On point 7) what about a navy seal who want to retire and start a
software business, how do I design a selection system to avoid those.
I do not want future competitor snooping around my code.
I would have preferred Himalaya, But it is between india and china.
Cannot trust those guys either. They are taking away all our jobs and
now code too. No way.


thanks
Ashish

On May 16, 11:11 am, "James Bennett" <[EMAIL PROTECTED]> wrote:
> On Fri, May 16, 2008 at 11:52 AM, ydjango <[EMAIL PROTECTED]> wrote:
> > I do not want to make it easy for some one who breaks in , either a
> > outsider or may be an rougue hosting provider employee or contractor,
> > to easily get access to all the information - data and code.
>
> Again: if this is your worry, you have bigger problems. Allow me to
> suggest an alternate method:
>
> (satire begins here, for the humor-impaired)
>
> 1. Physically obtain the server upon which the code is stored. Write
> random data to the relevant sectors of the hard drive seven times
> over, then write zeroes to it seven times over, then write random data
> again.
>
> 2. Physically destroy the hard drive. Sledgehammers are good for this.
>
> 3. Place the shards of the hard drive into a vat of highly caustic acid.
>
> 4. Once the shards have dissolved, burn the resulting acidic liquid.

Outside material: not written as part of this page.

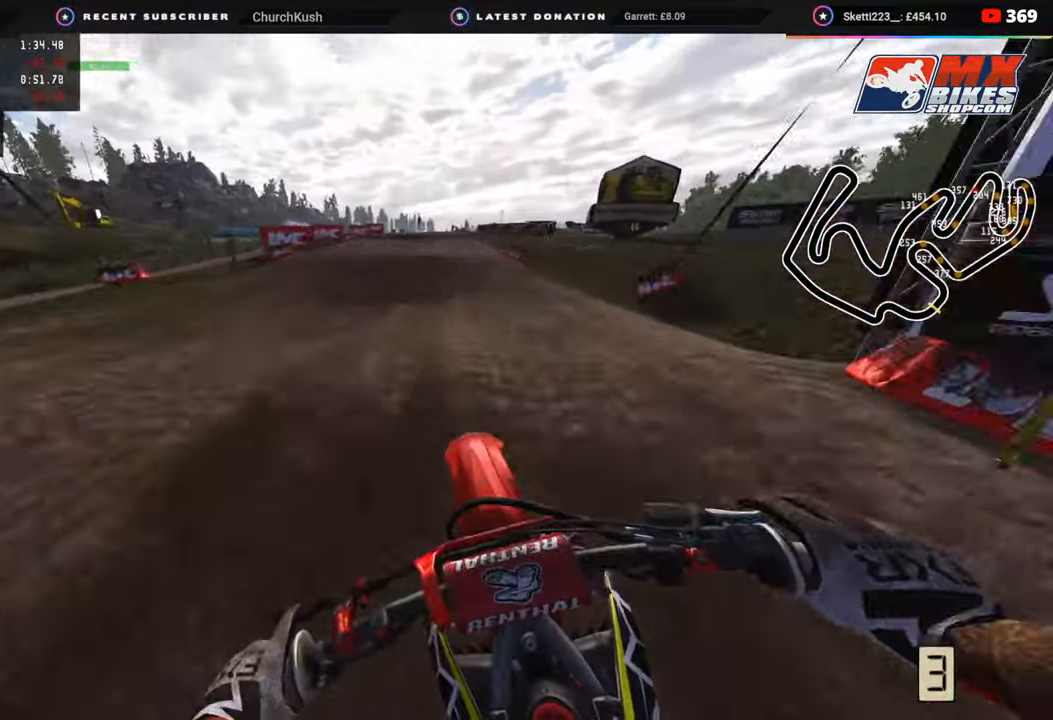
{"buttons": ["R2", "R3"], "left_stick": "center", "right_stick": "center", "events": [[33, "R3", "up"], [67, "left_stick", "up-right"], [83, "TRIANGLE", "up"], [150, "right_stick", "up"], [250, "left_stick", "center"], [450, "R3", "down"], [500, "right_stick", "center"]]}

> Be sure to capture the smoke.
>
> 5. Cool the smoke until it turns back to ash. Mix the ash into the
> center of a reinforced concrete slab, at least 27 cubic feet in
> volume.
>
> 6. If you have access to sufficient technology, launch the concrete
> slab into space, on a course to collide with the Sun or (better) with
> any singularity which happens to be nearby. The singularity is best
> because -- even though it may not guarantee destruction of the
> information -- the subjective time to observe the rocket crossing the
> event horizon, from the frame of reference of a person some distance
> from it, will be effectively infinite, causing most attackers to give
> up.
>
> 7. If you do not have access to sufficient technology, have the
> concrete slab stored in a nuclear-hardened bunker, with no Internet
> connection, in a room using biometric identification keyed to
> yourself, and with the whole complex guarded 24/7 by US Navy SEALs.
> Maintain this watch until the technology available to complete step
> (6) becomes available to you.
>
> Once you've completed this process, your application code will be
> safe, for a reasonable value of "safe".
>
> (satire ends here)
>
> Or you could just find a host who properly sets up file permissions so
> that random people can't access your application code. Unless you own
> and personally supervise all of the following you will be susceptible
> to rogue employees: the server, the rack in which it's located and the
> datacenter in which the rack is found. Many people do not find that
> the perceived security gains of doing so outweigh the financial and
> maintenance drawbacks. YMMV.
>
> --
> "Bureaucrat Conrad, you are technically correct -- the best kind of correct."